- Active: 1940–45
- Country: Germany
- Branch: SS
- Type: Special looting unit

= Devisenschutzkommando =

SS unit responsible for looting financial assets

The Devisenschutzkommando (Foreign Exchange Protection Commando), or DSK, was a Nazi special looting unit of handpicked SS soldiers which operated in Belgium, France and the Netherlands and Czechoslovakia. The unit was established in 1940 and operated through the duration of World War II.

The DSK was nominally charged with overseeing all bank foreign exchange transactions in nations occupied by Nazi Germany, including monitoring bank deposits of currency, financial instruments, and precious metals.
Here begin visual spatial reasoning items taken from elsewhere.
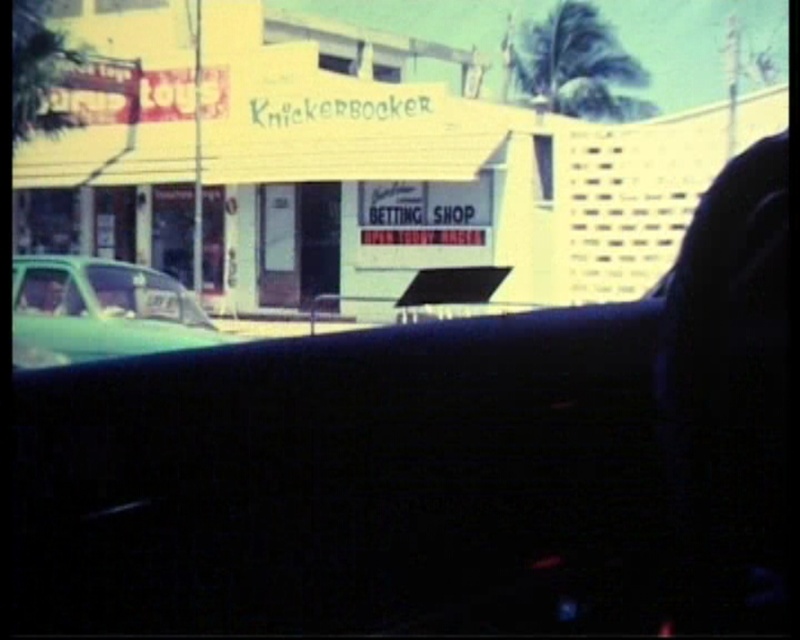
Question: Which object is the farthest from the green matte windshield at lower left?

Choices:
 (A) teal glossy car at left
 (B) clear glass window at left

Answer: (A)

Question: Which point is farther to the camera?

Choices:
 (A) green matte windshield at lower left
 (B) clear glass window at left

Answer: (A)

Question: Is green matte windshield at lower left to the right of clear glass window at left from the viewer's perspective?

Choices:
 (A) yes
 (B) no

Answer: (B)

Question: Estimate the real-world distances between objects in this image. Which object is farther from the clear glass window at left?

Choices:
 (A) green matte windshield at lower left
 (B) teal glossy car at left

Answer: (A)

Question: Observing the image, what is the correct spatial positioning of green matte windshield at lower left in reference to clear glass window at left?

Choices:
 (A) below
 (B) above

Answer: (B)

Question: Does teal glossy car at left lie in front of clear glass window at left?

Choices:
 (A) no
 (B) yes

Answer: (B)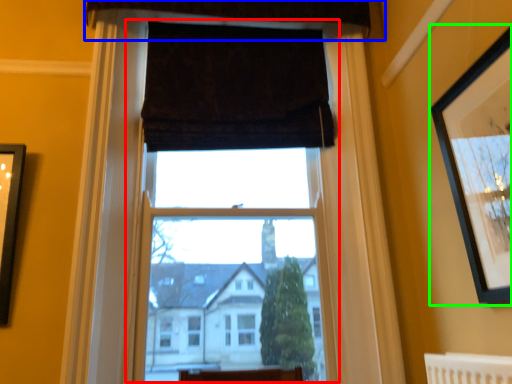
Question: Which is farther away from window frame (highlighted by a red box)? curtain (highlighted by a blue box) or picture frame (highlighted by a green box)?

Choices:
 (A) curtain
 (B) picture frame

Answer: (A)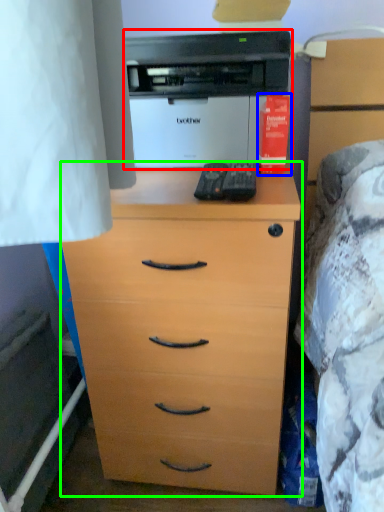
Question: Which is nearer to the printer (highlighted by a red box)? book (highlighted by a blue box) or chest of drawers (highlighted by a green box).

Choices:
 (A) book
 (B) chest of drawers

Answer: (A)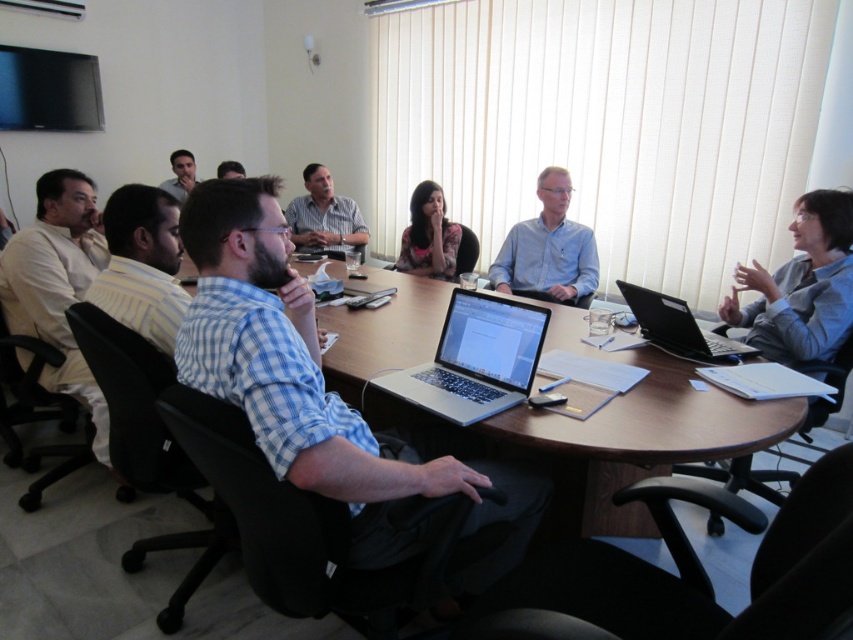
Is silver metallic laptop at center wider than bearded man at center?

Yes.

This screenshot has width=853, height=640. What do you see at coordinates (474, 358) in the screenshot? I see `silver metallic laptop at center` at bounding box center [474, 358].

Describe the element at coordinates (474, 358) in the screenshot. I see `silver metallic laptop at center` at that location.

The width and height of the screenshot is (853, 640). In order to click on silver metallic laptop at center in this screenshot , I will do `click(474, 358)`.

Does silver metallic laptop at center have a greater width compared to matte black shirt at upper left?

Yes.

Describe the element at coordinates (474, 358) in the screenshot. I see `silver metallic laptop at center` at that location.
Quickly, however, the concept of 'foreign currency transactions' was broadly reinterpreted to mean anything of financial value. In practice, members of the DSK confiscated whatever they thought may be of worth.

Actions by the DSK included inspections of individual safe deposit boxes in the presence of the box holder, a bank employee, and a Nazi officer. Banknotes, stocks and bonds, gold and silver bullion, precious stones, and art objects found in the possession of general citizens were inventoried and placed in accounts controlled by German authorities. Jewish assets confiscated under various decrees were transferred to a German registered banking agent or the Vermögensverwaltungs und Rentenanstalt (Property Administrations and Pension Institute). Property issues were handled by Verwalter (special administrators). Lists of box holders who were overlooked during initial inspections, or who refused to cooperate, were required to be delivered to German inspectors. The sole mission of the DSK was to search and locate assets, not administer them.

Reports of violence and torture used in the process of locating and acquiring Jewish gold for the Nazis was widely reported. In France, the unit was led by Herbert Staffeldt and his deputy called Hartmann. The organization was supported by 'a small army' of low-level informers, tipsters, and collaborators known as Vertrauensmänner or "V-männer" (confidential agents). As the defeat of the German army by Allied forces became evident, actions taken by the DSK to confiscate anything of value to the Nazi state became brutal.